Text Block Start

SEAIDec 11, 2024

Unseen Horizons: Unveiling the Real Capability of LLM Code Generation Beyond the Familiar

arXiv:2412.08109v213 citationsh-index: 13
Originality Incremental advance
AI Analysis

This work addresses the challenge of evaluating LLMs for code generation in real-world software development, though it is incremental as it builds on existing evaluation methods by adding obfuscation.

The paper tackles the problem of accurately assessing LLM code generation capabilities by addressing gaps in current evaluation datasets, such as exposure and timeliness, and introduces a code-obfuscation benchmark called OBFUSEVAL. The results show that after obfuscation, the average decrease in test pass rate can be up to 62.5%.

Recently, large language models (LLMs) have shown strong potential in code generation tasks. However, there are still gaps before they can be fully applied in actual software development processes. Accurately assessing the code generation capabilities of large language models has become an important basis for evaluating and improving the models. Some existing works have constructed datasets to evaluate the capabilities of these models. However, the current evaluation process may encounter the illusion of "Specialist in Familiarity", primarily due to three gaps: the exposure of target code, case timeliness, and dependency availability. The fundamental reason for these gaps is that the code in current datasets may have been extensively exposed and exercised during the training phase, and due to the continuous training and development of LLM, their timeliness has been severely compromised. The key to solve the problem is to, as much as possible, evaluate the LLMs using code that they have not encountered before. Thus, the fundamental idea in this paper is to draw on the concept of code obfuscation, changing code at different levels while ensuring the functionality and output. To this end, we build a code-obfuscation based benchmark OBFUSEVAL. We first collect 1,354 raw cases from five real-world projects, including function description and code. Then we use three-level strategy (symbol, structure and semantic) to obfuscate descriptions, code and context dependencies. We evaluate four LLMs on OBFU- SEVAL and compared the effectiveness of different obfuscation strategy. We use official test suites of these projects to evaluate the generated code. The results show that after obfuscation, the average decrease ratio of test pass rate can up to 62.5%.

Text Block End
Given records Block Start

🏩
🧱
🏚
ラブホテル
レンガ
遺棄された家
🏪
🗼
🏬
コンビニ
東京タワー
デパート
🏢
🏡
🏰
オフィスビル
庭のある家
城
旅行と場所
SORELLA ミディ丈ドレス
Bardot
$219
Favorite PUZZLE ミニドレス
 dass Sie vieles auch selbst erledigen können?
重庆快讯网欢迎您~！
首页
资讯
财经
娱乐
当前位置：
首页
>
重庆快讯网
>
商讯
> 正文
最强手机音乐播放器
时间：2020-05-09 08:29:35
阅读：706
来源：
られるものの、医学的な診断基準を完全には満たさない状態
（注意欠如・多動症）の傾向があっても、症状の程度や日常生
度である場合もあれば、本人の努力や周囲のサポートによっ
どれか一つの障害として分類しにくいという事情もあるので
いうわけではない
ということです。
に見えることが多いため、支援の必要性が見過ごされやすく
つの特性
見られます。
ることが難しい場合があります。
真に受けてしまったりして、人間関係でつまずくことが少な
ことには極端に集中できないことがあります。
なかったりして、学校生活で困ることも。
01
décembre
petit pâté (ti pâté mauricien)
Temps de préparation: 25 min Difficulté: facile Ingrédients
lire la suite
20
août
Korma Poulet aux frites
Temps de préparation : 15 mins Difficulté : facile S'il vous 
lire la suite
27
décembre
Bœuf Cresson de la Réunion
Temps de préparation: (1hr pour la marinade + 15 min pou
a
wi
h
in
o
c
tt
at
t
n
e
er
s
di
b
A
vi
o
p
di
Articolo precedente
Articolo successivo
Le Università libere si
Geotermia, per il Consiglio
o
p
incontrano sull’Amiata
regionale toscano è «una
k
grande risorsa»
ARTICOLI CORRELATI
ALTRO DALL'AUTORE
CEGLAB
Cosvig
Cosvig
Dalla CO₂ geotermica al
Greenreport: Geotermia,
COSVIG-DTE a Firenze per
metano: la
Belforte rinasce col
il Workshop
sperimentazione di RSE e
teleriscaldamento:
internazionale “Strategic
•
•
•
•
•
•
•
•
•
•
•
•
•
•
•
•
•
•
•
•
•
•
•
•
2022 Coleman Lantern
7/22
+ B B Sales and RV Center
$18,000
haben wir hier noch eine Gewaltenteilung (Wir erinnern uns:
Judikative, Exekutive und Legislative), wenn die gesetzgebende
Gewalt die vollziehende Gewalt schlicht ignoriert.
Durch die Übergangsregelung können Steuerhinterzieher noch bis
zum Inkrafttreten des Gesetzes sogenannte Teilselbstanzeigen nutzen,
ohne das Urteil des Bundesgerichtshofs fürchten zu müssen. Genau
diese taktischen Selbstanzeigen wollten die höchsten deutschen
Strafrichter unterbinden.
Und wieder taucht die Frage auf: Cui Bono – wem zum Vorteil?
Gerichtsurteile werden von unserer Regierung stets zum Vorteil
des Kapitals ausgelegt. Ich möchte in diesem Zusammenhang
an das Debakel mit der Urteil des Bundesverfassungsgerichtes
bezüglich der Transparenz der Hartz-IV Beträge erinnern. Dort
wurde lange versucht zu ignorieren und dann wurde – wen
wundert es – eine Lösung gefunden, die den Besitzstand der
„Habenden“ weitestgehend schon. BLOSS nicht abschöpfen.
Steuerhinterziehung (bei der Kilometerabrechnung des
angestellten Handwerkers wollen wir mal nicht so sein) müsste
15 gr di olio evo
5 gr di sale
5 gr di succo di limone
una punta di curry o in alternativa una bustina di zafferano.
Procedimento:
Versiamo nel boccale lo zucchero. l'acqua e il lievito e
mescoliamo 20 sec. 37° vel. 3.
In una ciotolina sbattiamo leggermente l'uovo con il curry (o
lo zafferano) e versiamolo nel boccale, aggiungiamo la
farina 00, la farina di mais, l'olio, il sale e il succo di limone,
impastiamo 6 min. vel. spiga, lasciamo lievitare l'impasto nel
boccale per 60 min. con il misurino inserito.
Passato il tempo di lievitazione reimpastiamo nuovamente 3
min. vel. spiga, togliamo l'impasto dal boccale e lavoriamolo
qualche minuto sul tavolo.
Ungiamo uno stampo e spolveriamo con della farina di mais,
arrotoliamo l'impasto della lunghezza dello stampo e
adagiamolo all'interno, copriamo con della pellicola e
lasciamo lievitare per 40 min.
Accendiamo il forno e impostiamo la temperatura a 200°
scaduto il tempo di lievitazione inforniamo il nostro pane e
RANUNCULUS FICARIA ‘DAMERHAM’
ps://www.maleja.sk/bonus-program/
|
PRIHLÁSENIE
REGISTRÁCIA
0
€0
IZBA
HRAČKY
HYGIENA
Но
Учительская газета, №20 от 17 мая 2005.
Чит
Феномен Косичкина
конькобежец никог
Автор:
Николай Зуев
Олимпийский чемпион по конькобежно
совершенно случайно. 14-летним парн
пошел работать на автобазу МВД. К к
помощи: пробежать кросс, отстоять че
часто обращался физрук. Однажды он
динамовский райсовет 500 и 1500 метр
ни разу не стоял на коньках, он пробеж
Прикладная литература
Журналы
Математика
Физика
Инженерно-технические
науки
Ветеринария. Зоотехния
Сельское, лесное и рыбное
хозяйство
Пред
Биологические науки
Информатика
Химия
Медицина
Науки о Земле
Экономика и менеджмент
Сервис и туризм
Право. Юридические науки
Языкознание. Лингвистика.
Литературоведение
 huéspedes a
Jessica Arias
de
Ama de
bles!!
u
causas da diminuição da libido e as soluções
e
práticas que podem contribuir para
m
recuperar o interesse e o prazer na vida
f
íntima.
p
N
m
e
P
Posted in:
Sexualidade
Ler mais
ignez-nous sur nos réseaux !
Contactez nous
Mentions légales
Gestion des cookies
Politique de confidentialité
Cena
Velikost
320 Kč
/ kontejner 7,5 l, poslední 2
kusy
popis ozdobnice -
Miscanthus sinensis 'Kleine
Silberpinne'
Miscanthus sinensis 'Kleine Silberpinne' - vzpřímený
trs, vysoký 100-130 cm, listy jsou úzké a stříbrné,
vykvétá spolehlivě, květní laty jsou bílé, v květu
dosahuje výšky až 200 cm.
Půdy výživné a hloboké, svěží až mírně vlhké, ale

Given records Block End

List of tasks —
#1 According to the paper summary, how many raw cases were collected, and from how many real-world projects?
#2 Quote the paper summary word for word, starting with "SEAIDec 11, 2024" and going on through "by adding obfuscation.".

Answers to this exercise —
#1 1,354 raw cases from five real-world projects.

#2
SEAIDec 11, 2024

Unseen Horizons: Unveiling the Real Capability of LLM Code Generation Beyond the Familiar

arXiv:2412.08109v213 citationsh-index: 13
Originality Incremental advance
AI Analysis

This work addresses the challenge of evaluating LLMs for code generation in real-world software development, though it is incremental as it builds on existing evaluation methods by adding obfuscation.